| What is expected |
Reproduce the records precisely. Omit every picture.

(Image sets with object changes)
· · · · ·
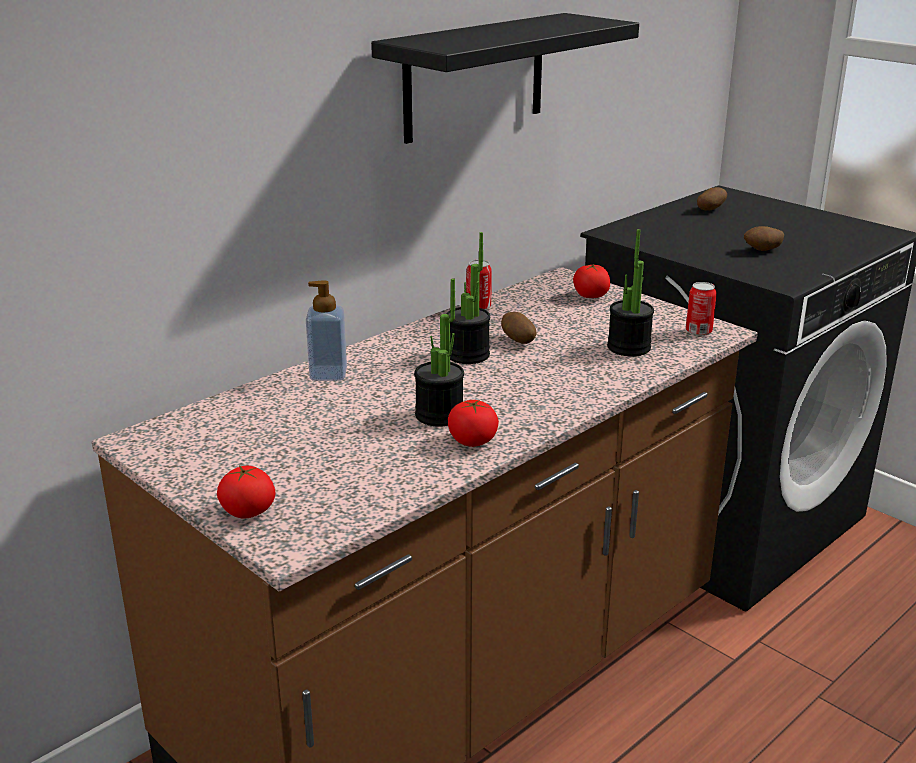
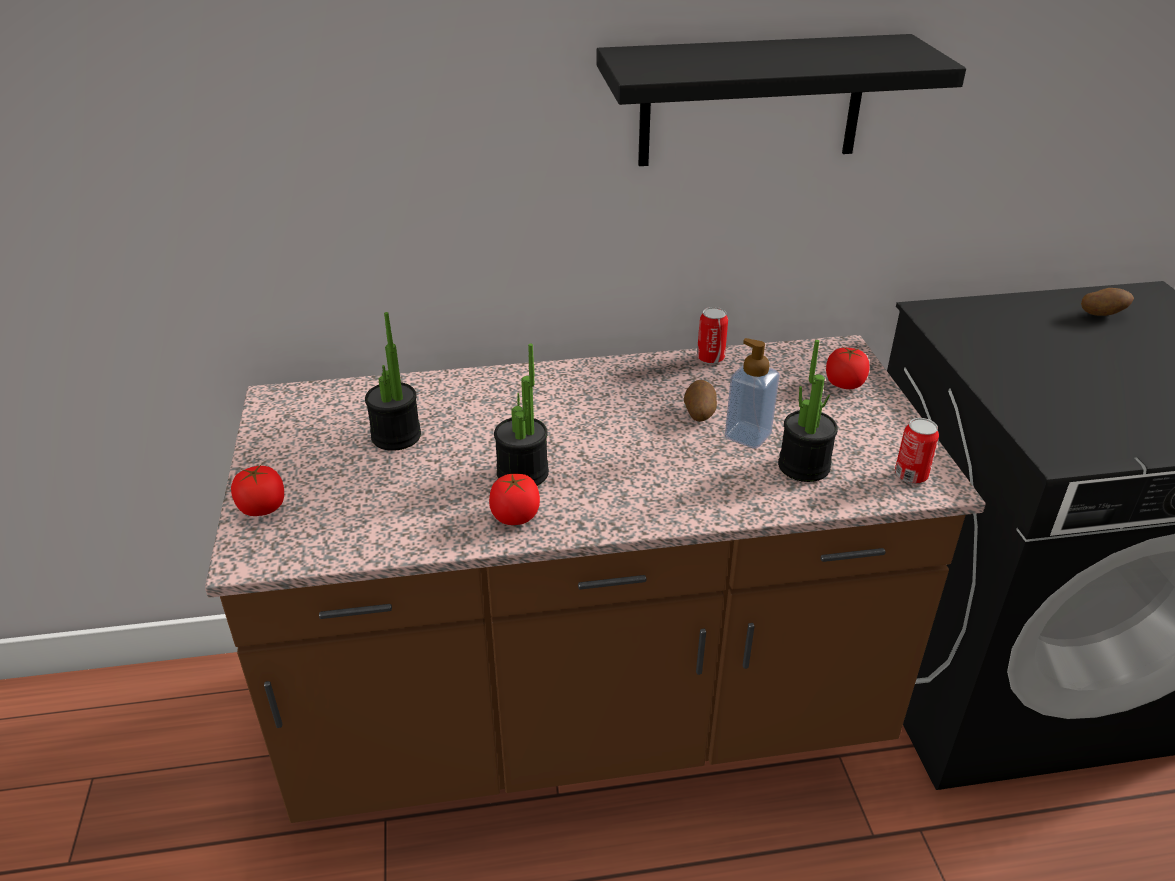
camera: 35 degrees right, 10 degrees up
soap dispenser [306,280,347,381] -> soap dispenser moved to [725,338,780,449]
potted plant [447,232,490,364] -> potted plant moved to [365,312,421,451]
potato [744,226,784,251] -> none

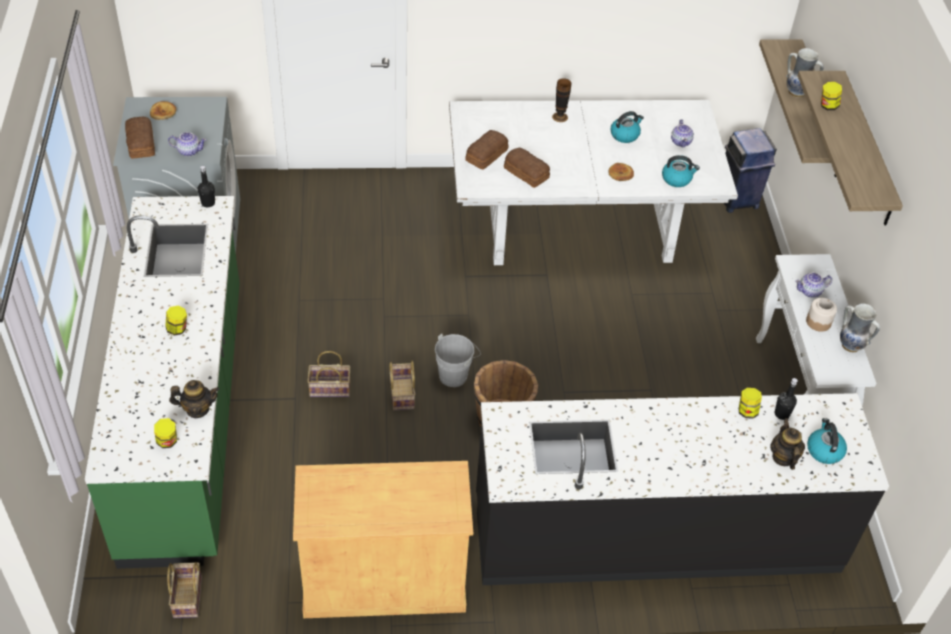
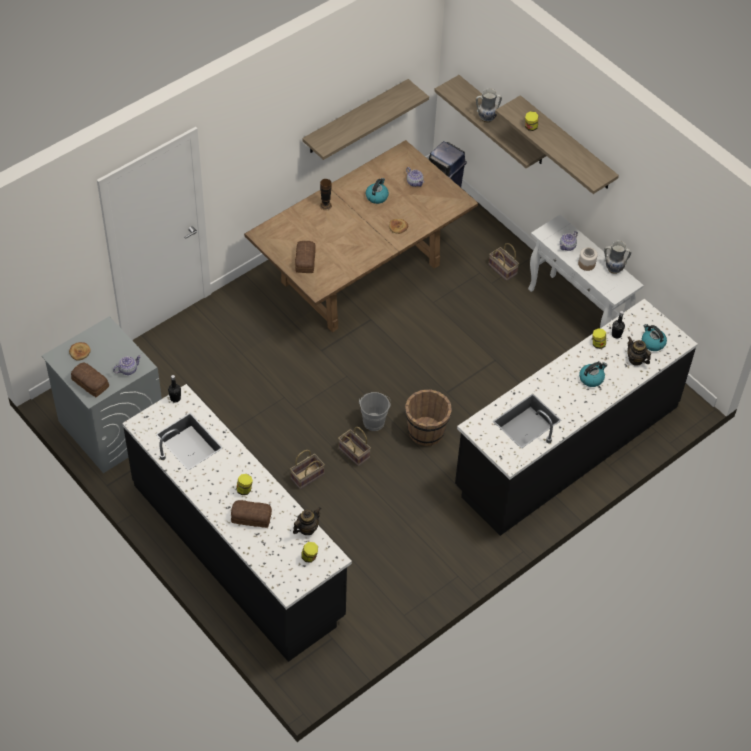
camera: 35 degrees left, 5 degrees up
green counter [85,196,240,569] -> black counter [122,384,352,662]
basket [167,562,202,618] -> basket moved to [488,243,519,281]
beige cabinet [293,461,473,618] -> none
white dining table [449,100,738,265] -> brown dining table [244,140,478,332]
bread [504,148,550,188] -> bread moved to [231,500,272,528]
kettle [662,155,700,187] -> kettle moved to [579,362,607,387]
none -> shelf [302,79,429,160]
· · · · ·
| Answer space |
camera: 35 degrees right, 10 degrees up
soap dispenser [306,280,347,381] -> soap dispenser moved to [725,338,780,449]
potted plant [447,232,490,364] -> potted plant moved to [365,312,421,451]
potato [744,226,784,251] -> none

camera: 35 degrees left, 5 degrees up
green counter [85,196,240,569] -> black counter [122,384,352,662]
basket [167,562,202,618] -> basket moved to [488,243,519,281]
beige cabinet [293,461,473,618] -> none
white dining table [449,100,738,265] -> brown dining table [244,140,478,332]
bread [504,148,550,188] -> bread moved to [231,500,272,528]
kettle [662,155,700,187] -> kettle moved to [579,362,607,387]
none -> shelf [302,79,429,160]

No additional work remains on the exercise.